SHAW AIR FORCE BASE, S.C.: A trailer with antennas and wires temporarily parked on base awaiting transit to Bagram Airfield, Afghanistan, might not look like much, but it could save the military lives and money when it gets shipped later this spring.
The trailer contains a Merlin Aircraft Birdstrike Avoidance Radar System that will alert pilots and air traffic controllers to the presence of birds near one of the U.S. military’s busiest airfields in Afghanistan.
While currently used at some stateside Air Force bases and international airports, the installation of the bird detection radar at Bagram Airfield will mark the first use of this technology in the U.S. Central Command area of responsibility, said Gene LeBoeuf, the chief of the Air Force Safety Center’s Bird Aircraft Strike Hazard, or BASH, team.
Having bird detection radar at Bagram Airfield is a result of three years’ of effort between the Safety Center’s BASH team, headquartered at Kirtland Air Force Base, N.M., and the U.S. Air Forces Central Command Safety Office at Shaw Air Force Base.
Lt. Col. Gary Rudman, the AFCENT deputy director of safety, said the decision to position the radar at Bagram Airfield was because the base has the highest bird-strike incident statistics of all the Air Force’s bases in the Middle East. Bagram Airfield, the hub for Operation Enduring Freedom operations in Afghanistan’s eastern region, is located directly in a path migratory birds fly each spring.
Since the base supports a combat zone, ceasing flights during peak bird traffic is nearly impossible.
In 2007, a kite, a large bird of prey native to Afghanistan, collided with an F-15E Strike Eagle and caused $1.2 million in damage to one of the aircraft’s engines. While the aircrew was able to safely land the aircraft, bird strikes pose a very real threat to pilots due to the high speeds the aircraft travel upon impact. Birds that get ingested in a motor or other vital portion of an aircraft can completely disable it and potentially cause a crash, Colonel Rudman said.

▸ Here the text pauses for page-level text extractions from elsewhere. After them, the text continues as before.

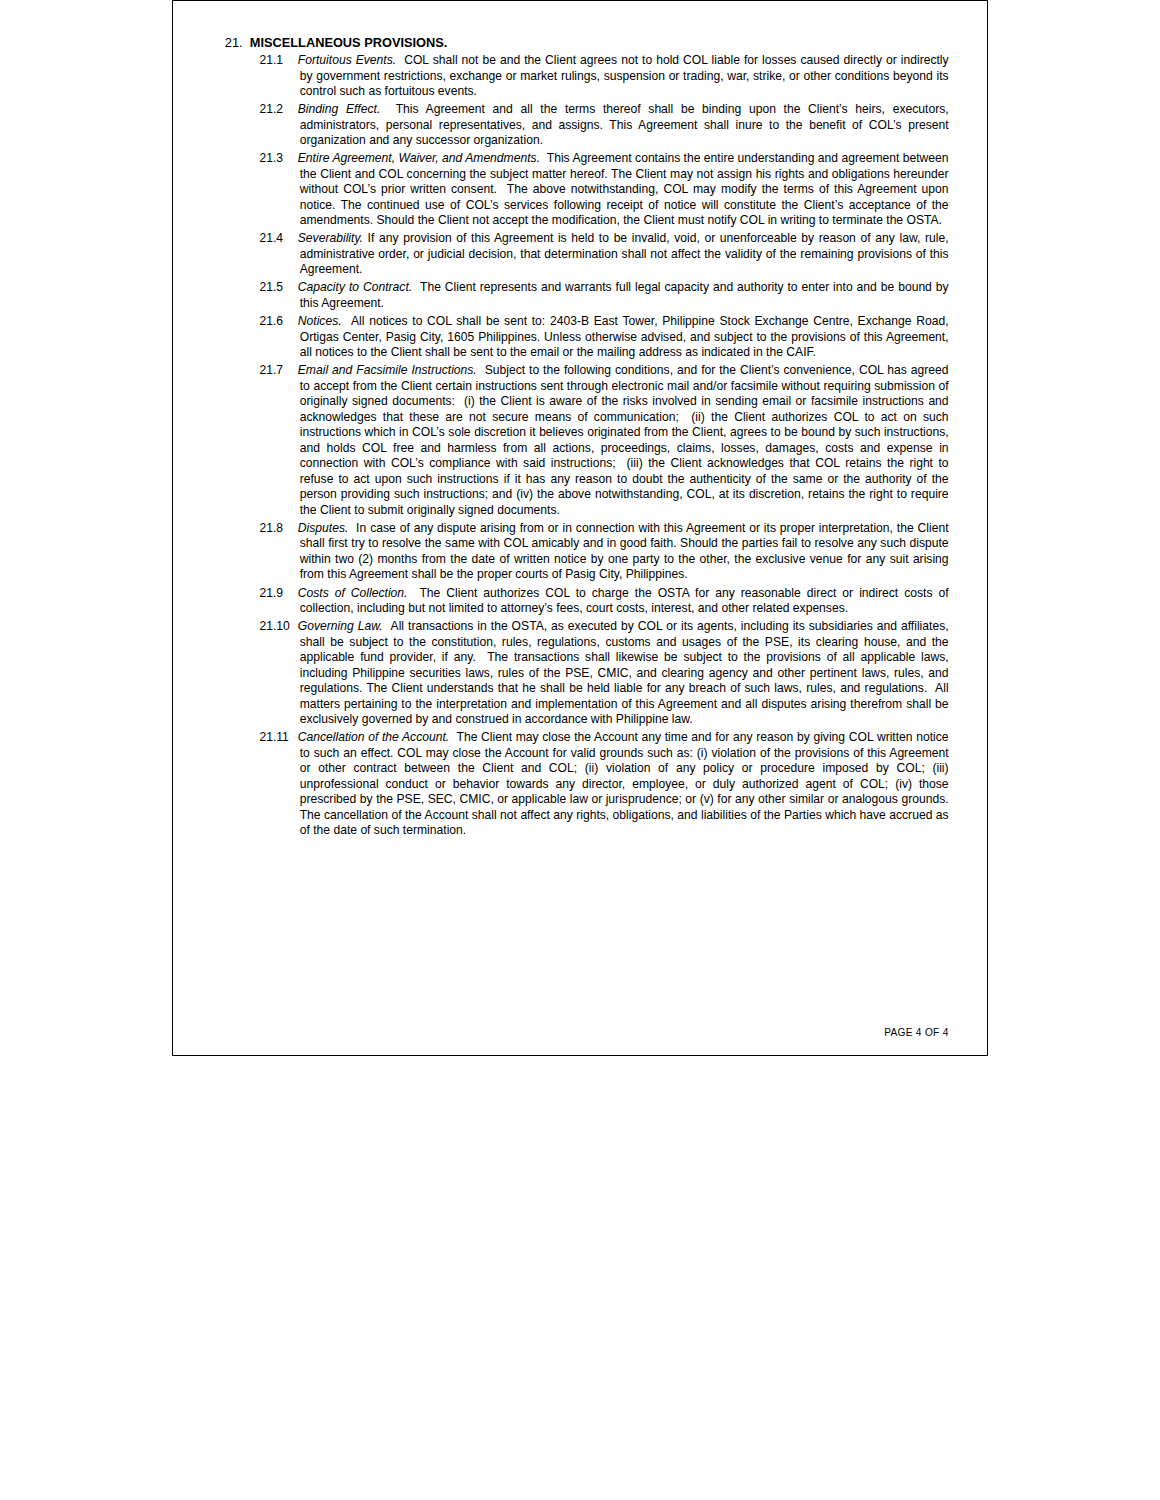21.
MISCELLANEOUS PROVISIONS.
21.1 Fortuitous Events. COL shall not be and the Client agrees not to hold COL liable for losses caused directly or indirectly by government restrictions, exchange or market rulings, suspension or trading, war, strike, or other conditions beyond its control such as fortuitous events.
21.2 Binding Effect. This Agreement and all the terms thereof shall be binding upon the Client’s heirs, executors, administrators, personal representatives, and assigns. This Agreement shall inure to the benefit of COL’s present organization and any successor organization.
21.3 Entire Agreement, Waiver, and Amendments. This Agreement contains the entire understanding and agreement between the Client and COL concerning the subject matter hereof. The Client may not assign his rights and obligations hereunder without COL’s prior written consent. The above notwithstanding, COL may modify the terms of this Agreement upon notice. The continued use of COL’s services following receipt of notice will constitute the Client’s acceptance of the amendments. Should the Client not accept the modification, the Client must notify COL in writing to terminate the OSTA.
21.4 Severability. If any provision of this Agreement is held to be invalid, void, or unenforceable by reason of any law, rule, administrative order, or judicial decision, that determination shall not affect the validity of the remaining provisions of this Agreement.
21.5 Capacity to Contract. The Client represents and warrants full legal capacity and authority to enter into and be bound by this Agreement.
21.6 Notices. All notices to COL shall be sent to: 2403-B East Tower, Philippine Stock Exchange Centre, Exchange Road, Ortigas Center, Pasig City, 1605 Philippines. Unless otherwise advised, and subject to the provisions of this Agreement, all notices to the Client shall be sent to the email or the mailing address as indicated in the CAIF.
21.7 Email and Facsimile Instructions. Subject to the following conditions, and for the Client’s convenience, COL has agreed to accept from the Client certain instructions sent through electronic mail and/or facsimile without requiring submission of originally signed documents: (i) the Client is aware of the risks involved in sending email or facsimile instructions and acknowledges that these are not secure means of communication; (ii) the Client authorizes COL to act on such instructions which in COL’s sole discretion it believes originated from the Client, agrees to be bound by such instructions, and holds COL free and harmless from all actions, proceedings, claims, losses, damages, costs and expense in connection with COL’s compliance with said instructions; (iii) the Client acknowledges that COL retains the right to refuse to act upon such instructions if it has any reason to doubt the authenticity of the same or the authority of the person providing such instructions; and (iv) the above notwithstanding, COL, at its discretion, retains the right to require the Client to submit originally signed documents.
21.8 Disputes. In case of any dispute arising from or in connection with this Agreement or its proper interpretation, the Client shall first try to resolve the same with COL amicably and in good faith. Should the parties fail to resolve any such dispute within two (2) months from the date of written notice by one party to the other, the exclusive venue for any suit arising from this Agreement shall be the proper courts of Pasig City, Philippines.
21.9 Costs of Collection. The Client authorizes COL to charge the OSTA for any reasonable direct or indirect costs of collection, including but not limited to attorney’s fees, court costs, interest, and other related expenses.
21.10 Governing Law. All transactions in the OSTA, as executed by COL or its agents, including its subsidiaries and affiliates, shall be subject to the constitution, rules, regulations, customs and usages of the PSE, its clearing house, and the applicable fund provider, if any. The transactions shall likewise be subject to the provisions of all applicable laws, including Philippine securities laws, rules of the PSE, CMIC, and clearing agency and other pertinent laws, rules, and regulations. The Client understands that he shall be held liable for any breach of such laws, rules, and regulations. All matters pertaining to the interpretation and implementation of this Agreement and all disputes arising therefrom shall be exclusively governed by and construed in accordance with Philippine law.
21.11 Cancellation of the Account. The Client may close the Account any time and for any reason by giving COL written notice to such an effect. COL may close the Account for valid grounds such as: (i) violation of the provisions of this Agreement or other contract between the Client and COL; (ii) violation of any policy or procedure imposed by COL; (iii) unprofessional conduct or behavior towards any director, employee, or duly authorized agent of COL; (iv) those prescribed by the PSE, SEC, CMIC, or applicable law or jurisprudence; or (v) for any other similar or analogous grounds. The cancellation of the Account shall not affect any rights, obligations, and liabilities of the Parties which have accrued as of the date of such termination.
PAGE 4 OF 4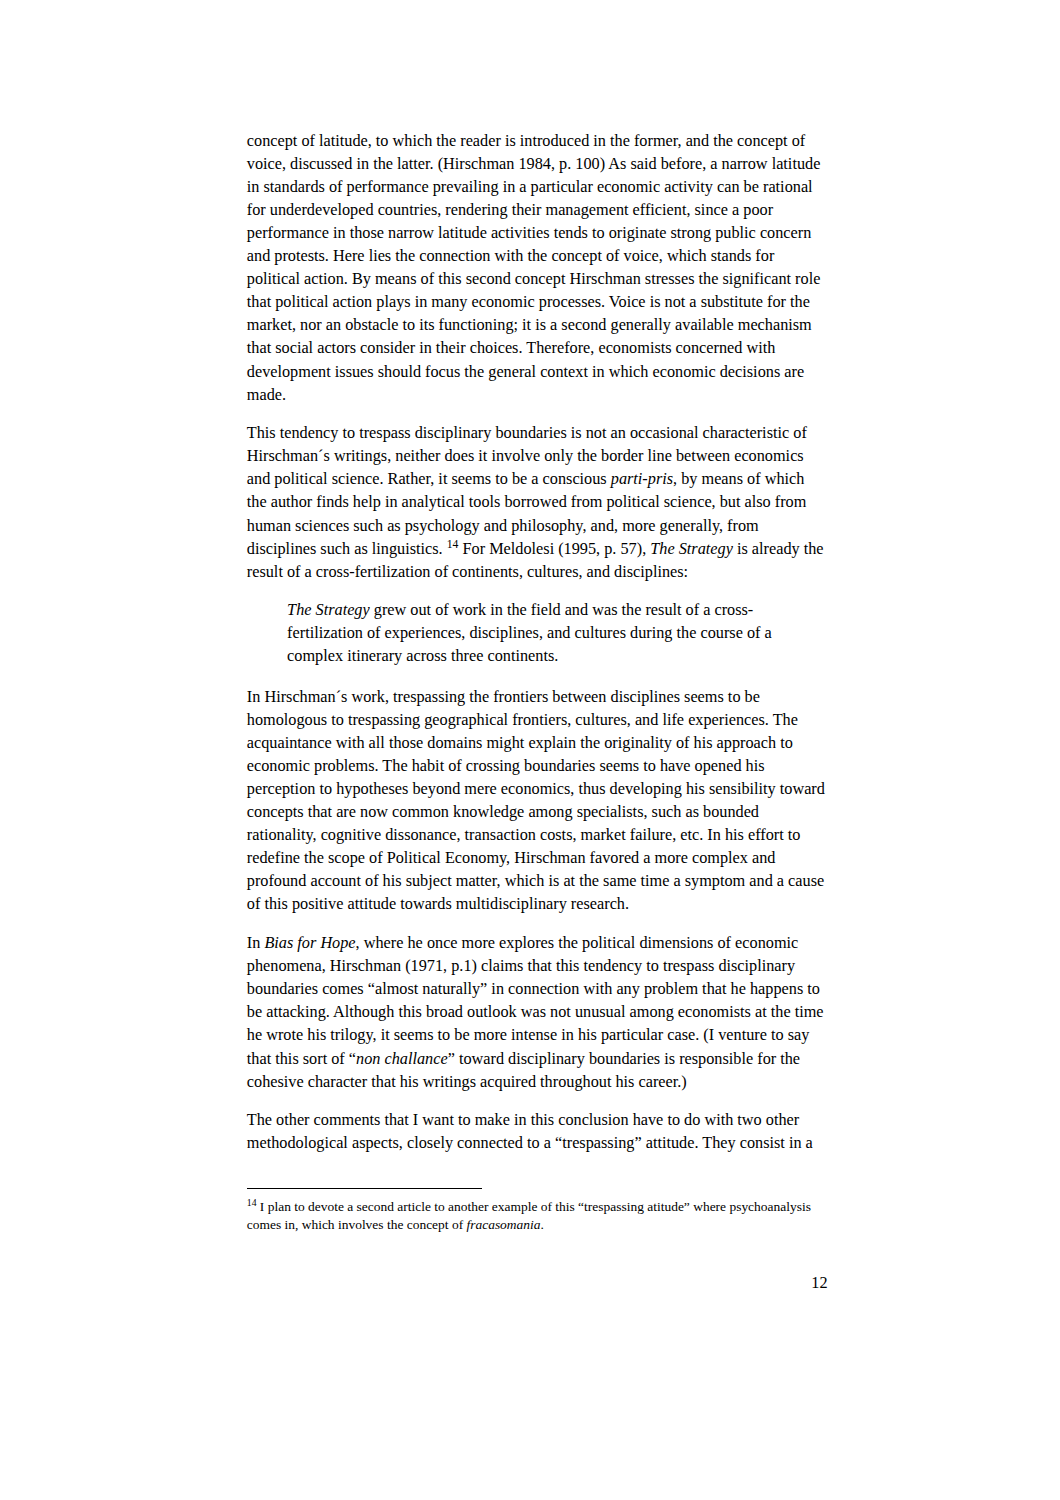concept of latitude, to which the reader is introduced in the former, and the concept of voice, discussed in the latter. (Hirschman 1984, p. 100) As said before, a narrow latitude in standards of performance prevailing in a particular economic activity can be rational for underdeveloped countries, rendering their management efficient, since a poor performance in those narrow latitude activities tends to originate strong public concern and protests. Here lies the connection with the concept of voice, which stands for political action. By means of this second concept Hirschman stresses the significant role that political action plays in many economic processes. Voice is not a substitute for the market, nor an obstacle to its functioning; it is a second generally available mechanism that social actors consider in their choices. Therefore, economists concerned with development issues should focus the general context in which economic decisions are made.
This tendency to trespass disciplinary boundaries is not an occasional characteristic of Hirschman´s writings, neither does it involve only the border line between economics and political science. Rather, it seems to be a conscious parti-pris, by means of which the author finds help in analytical tools borrowed from political science, but also from human sciences such as psychology and philosophy, and, more generally, from disciplines such as linguistics. 14 For Meldolesi (1995, p. 57), The Strategy is already the result of a cross-fertilization of continents, cultures, and disciplines:
The Strategy grew out of work in the field and was the result of a cross-fertilization of experiences, disciplines, and cultures during the course of a complex itinerary across three continents.
In Hirschman´s work, trespassing the frontiers between disciplines seems to be homologous to trespassing geographical frontiers, cultures, and life experiences. The acquaintance with all those domains might explain the originality of his approach to economic problems. The habit of crossing boundaries seems to have opened his perception to hypotheses beyond mere economics, thus developing his sensibility toward concepts that are now common knowledge among specialists, such as bounded rationality, cognitive dissonance, transaction costs, market failure, etc. In his effort to redefine the scope of Political Economy, Hirschman favored a more complex and profound account of his subject matter, which is at the same time a symptom and a cause of this positive attitude towards multidisciplinary research.
In Bias for Hope, where he once more explores the political dimensions of economic phenomena, Hirschman (1971, p.1) claims that this tendency to trespass disciplinary boundaries comes “almost naturally” in connection with any problem that he happens to be attacking. Although this broad outlook was not unusual among economists at the time he wrote his trilogy, it seems to be more intense in his particular case. (I venture to say that this sort of “non challance” toward disciplinary boundaries is responsible for the cohesive character that his writings acquired throughout his career.)
The other comments that I want to make in this conclusion have to do with two other methodological aspects, closely connected to a “trespassing” attitude. They consist in a
14 I plan to devote a second article to another example of this “trespassing atitude” where psychoanalysis comes in, which involves the concept of fracasomania.
12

According to Air Force Safety Center statistics, the current cost for a bird detection radar system is approximately $300,000, while the average annual cost to repair Air Force aircraft damage due to bird strikes exceeds $35 million. The radar allows officials to see birds both day and night, farther than can be observed with high-powered binoculars, so pilots can be warned if they are flying into dangerous territory.
Colonel Rudman said bird-abatement efforts at Bagram Airfield to date have involved disrupting bird nesting grounds, harassing birds through various, noisy scare tactics, trying to limit the number of birds attracted to the base’s garbage site located at the end of the airfield, and removing birds that make their homes too close to the runway Additionally, AFCENT officials recently teamed with the U.S. Department of Agriculture to bring wildlife biologists into Afghanistan to run the BASH program at Bagram Airfield, as well as the program at Joint Base Balad, Iraq.
Yet, birds continue to pose a threat to airfield operations. The introduction of the bird-detection radar at Bagram Airfield will give base safety professionals, pilots and air traffic controllers additional situational awareness to help detect and decrease the threat posed by bird populations.
“The AFCENT Safety Office will work with the 455th Air Expeditionary Wing (at Bagram Airfield) to develop a concept of operations for use of the radar,” Colonel Rudman said, suggesting deployed supervisors of flying may be able to help monitor the radar and relay the information to air traffic controllers and pilots. “Bottom line, it’s another tool we can use to mitigate bird strikes,” the colonel said.
Mr. LeBoeuf said the risks associated with bird strikes at Bagram Airfield will never be fully mitigated, but must be managed to increase safety. “Wildlife management is diverse and ever-changing because there are so many variables.”
The radar is one of many tools that will help Airmen curb bird strikes.